May I say i have seen a young lady who has had a transplant and looking at her run and play nobody would know it.She has had the transplant now for something like 7 or 8 years.she had it at age 2.


----------



## speedcop (May 23, 2011)

our prayers sent


----------



## Paymaster (May 23, 2011)

Prayers are added.


----------



## Miguel Cervantes (May 23, 2011)

Prayers are sent for this brave young man.


----------



## MudDucker (May 24, 2011)

Prayers sent!


----------



## HawgWild23 (May 24, 2011)

Prayer sent.


----------



## Jeff Phillips (May 24, 2011)

Back in the early days of this forum, we all came together to help a youngster with lukemia.

Looks like another chance to come together as a group and do something!

Ideas?

Who is interested?


----------



## Jeffriesw (May 24, 2011)

Prayers sent on his behalf.

Sent from my iPhone


----------



## sniper22 (May 24, 2011)

My prayers lifted as well.
Remember: If you wake in the morning and only have what you were thankful for today, how will your life be?


----------



## Core Lokt (May 25, 2011)

Prayers said


----------



## red tail (Jun 22, 2011)

bump ttt

this saterday if anyone can make it


----------



## love the woods (Jun 23, 2011)

prayers sent for this young man.
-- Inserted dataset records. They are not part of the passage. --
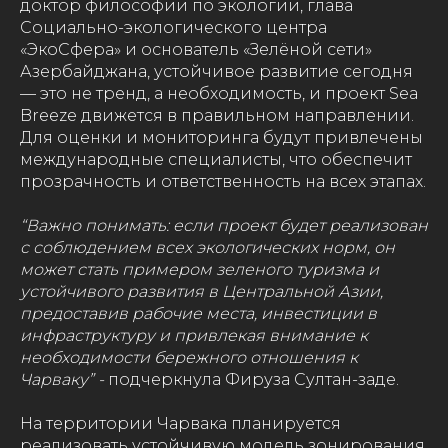
доктор философии по экологии, глава
Социально-экологического центра
«ЭкоСфера» и основатель «Зелёной сети»
Азербайджана, устойчивое развитие сегодня
— это не тренд, а необходимость, и проект Sea
Breeze движется в правильном направлении.
Для оценки и мониторинга будут привлечены
международные специалисты, что обеспечит
прозрачность и ответственность на всех этапах.
“Важно понимать: если проект будет реализован
с соблюдением всех экологических норм, он
может стать примером зеленого туризма и
устойчивого развития в Центральной Азии,
предоставив рабочие места, инвестиции в
инфраструктуру и привлекая внимание к
необходимости бережного отношения к
Чарваку” -
подчеркнула Фируза Султан-заде.
На территории Чарвака планируется
реализовать устойчивую модель зонирования,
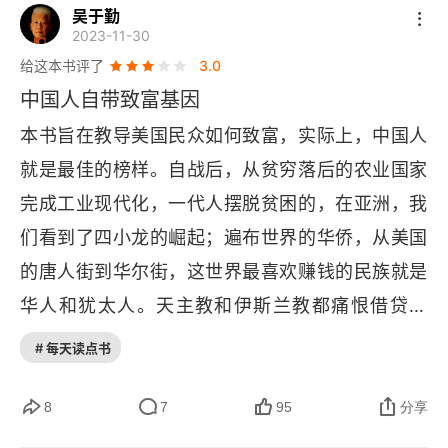
打好聚财防守仗
吴于勤
2023-11-30
理财外行
给这本书评了
3.0
中国人自带致富基因
终极支出类别——所得税
本书旨在教导美国民众如何致富，实际上，中国人
第3章 时间、精力和金钱
就是最佳的榜样。自战后，从贫穷落后的农业国家
完成工业现代化，一代人摆脱贫困的，在亚洲，我
医生、理财大师和理财外行
们看到了四小龙的崛起；遍布世界的华侨，从美国
规划和控制
的唐人街到华尔街，这世界最喜欢赚钱的民族就是
购车方法
华人和犹太人。天主教和伊斯兰教都痛恨借贷利
息，至今穆斯林国家银行利息项目还用服务费代
# 每天读点书
恐惧和担心
替，犹太人的夏洛克只能博得华人的同情，电诈主
财务目标：言与行
要对象就是华人，赌场也一样。游牧民族今朝有酒
8
7
95
分享
今朝醉，藏民每年捐献全部财产到寺庙，来年重新
第4章 你的物品不代表你的身份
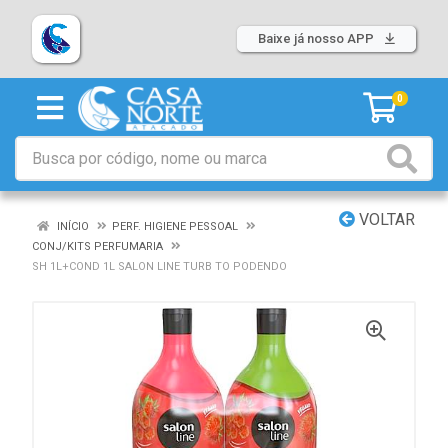
Baixe já nosso APP
0
VOLTAR
INÍCIO
PERF. HIGIENE PESSOAL
CONJ/KITS PERFUMARIA
SH 1L+COND 1L SALON LINE TURB TO PODENDO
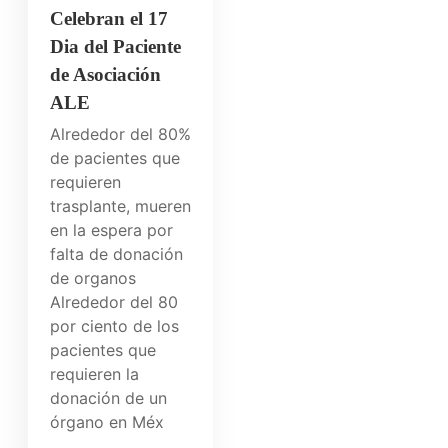
Celebran el 17
Dia del Paciente
de Asociación
ALE
Alrededor del 80%
de pacientes que
requieren
trasplante, mueren
en la espera por
falta de donación
de organos
Alrededor del 80
por ciento de los
pacientes que
requieren la
donación de un
órgano en Méx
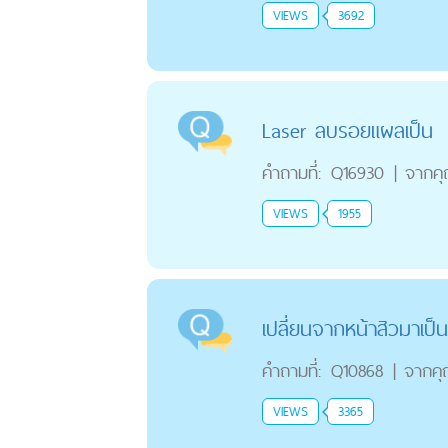
VIEWS
3692
Laser ลบรอยแผลเป็น
คำถามที่:
Q16930
|
จากค
VIEWS
1955
เปลี่ยนจากหน้าสิวมาเป็
คำถามที่:
Q10868
|
จากค
VIEWS
3365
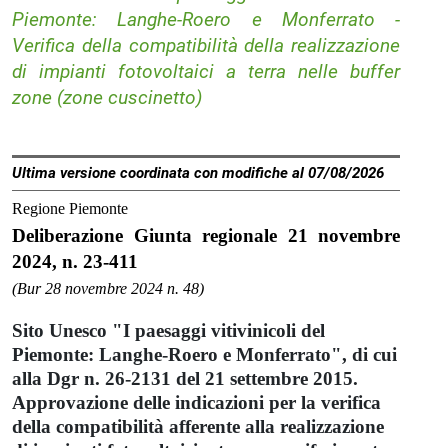
Piemonte: Langhe-Roero e Monferrato -
Verifica della compatibilità della realizzazione
di impianti fotovoltaici a terra nelle buffer
zone (zone cuscinetto)
Ultima versione coordinata con modifiche al 07/08/2026
Regione Piemonte
Deliberazione Giunta regionale 21 novembre
2024, n. 23-411
(Bur 28 novembre 2024 n. 48)
Sito Unesco "I paesaggi vitivinicoli del
Piemonte: Langhe-Roero e Monferrato", di cui
alla Dgr n. 26-2131 del 21 settembre 2015.
Approvazione delle indicazioni per la verifica
della compatibilità afferente alla realizzazione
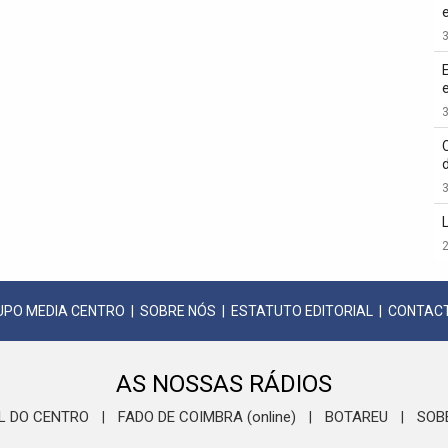
3
3
3
2
UPO MEDIA CENTRO
|
SOBRE NÓS
|
ESTATUTO EDITORIAL
|
CONTAC
AS NOSSAS RÁDIOS
L DO CENTRO
FADO DE COIMBRA (online)
BOTAREU
SOB
|
|
|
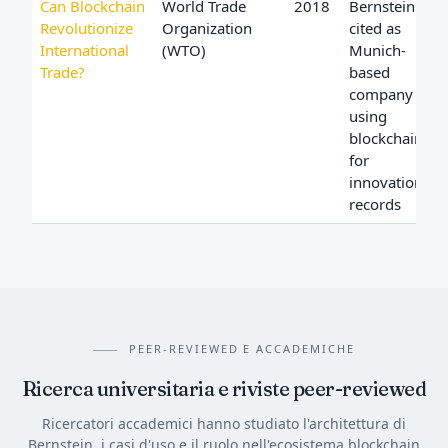
Can Blockchain
World Trade
2018
Bernstein
Revolutionize
Organization
cited as
International
(WTO)
Munich-
Trade?
based
company
using
blockchain
for
innovation
records
PEER-REVIEWED E ACCADEMICHE
Ricerca universitaria e riviste peer-reviewed
Ricercatori accademici hanno studiato l'architettura di
Bernstein, i casi d'uso e il ruolo nell'ecosistema blockchain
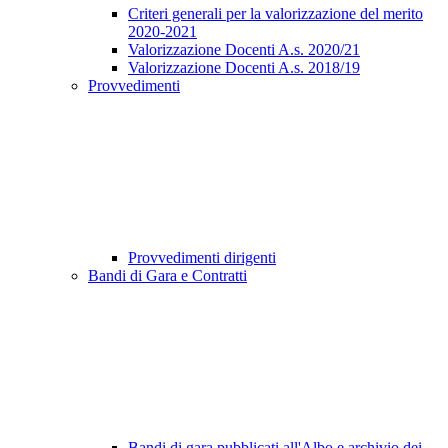
Criteri generali per la valorizzazione del merito
2020-2021
Valorizzazione Docenti A.s. 2020/21
Valorizzazione Docenti A.s. 2018/19
Provvedimenti
Provvedimenti dirigenti
Bandi di Gara e Contratti
Bandi di gara pubblicati all'Albo e archivio dei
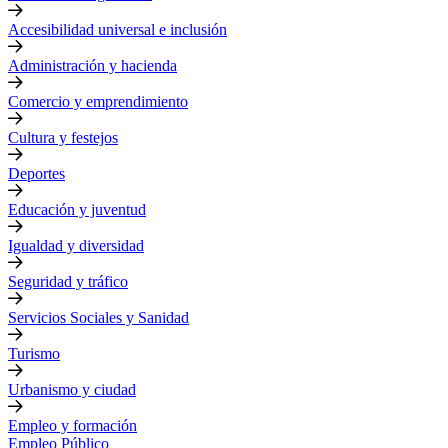
Accesibilidad universal e inclusión
Administración y hacienda
Comercio y emprendimiento
Cultura y festejos
Deportes
Educación y juventud
Igualdad y diversidad
Seguridad y tráfico
Servicios Sociales y Sanidad
Turismo
Urbanismo y ciudad
Empleo y formación
Empleo Público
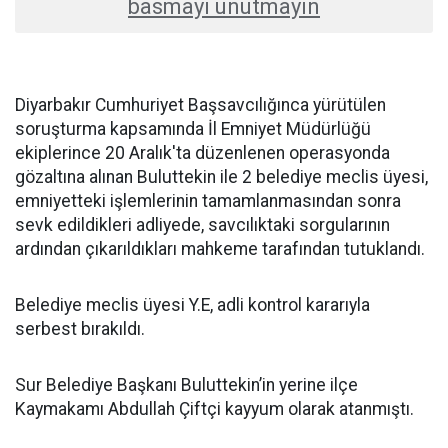
basmayı unutmayın
Diyarbakır Cumhuriyet Başsavcılığınca yürütülen
soruşturma kapsamında İl Emniyet Müdürlüğü
ekiplerince 20 Aralık'ta düzenlenen operasyonda
gözaltına alınan Buluttekin ile 2 belediye meclis üyesi,
emniyetteki işlemlerinin tamamlanmasından sonra
sevk edildikleri adliyede, savcılıktaki sorgularının
ardından çıkarıldıkları mahkeme tarafından tutuklandı.
Belediye meclis üyesi Y.E, adli kontrol kararıyla
serbest bırakıldı.
Sur Belediye Başkanı Buluttekin’in yerine ilçe
Kaymakamı Abdullah Çiftçi kayyum olarak atanmıştı.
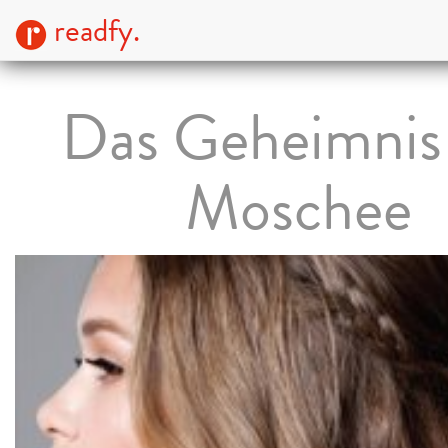
readfy.
Das Geheimnis
Moschee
I will donate what I can, and if any help is needed with any of the fundraisers let me know. I will be glad to help.


----------



## Inthegarge (Jun 23, 2011)

Praying for this fine young man to receive a transplant soon.................


----------



## Gumswamp (Jun 23, 2011)

Our prayers are also being sent up for this young man.  Is there an account at one of the banks in his home town that we all could send some money to ?

Gumswamp


----------



## red tail (Jun 26, 2011)

Thank you everyone. It was awesome. Big turn out. Stayed up all night smoking a hog and we sold BBQ sandwiches till it was gone. 

I am not sure about a donation account but I will find out. I think they have something set up. 

Thank you for all the prayers also!


----------



## Chris S. (Jun 28, 2011)

Prayers sent that he be blessed and healed soon.


----------



## turk2di (Jun 29, 2011)

Prayers sent!


----------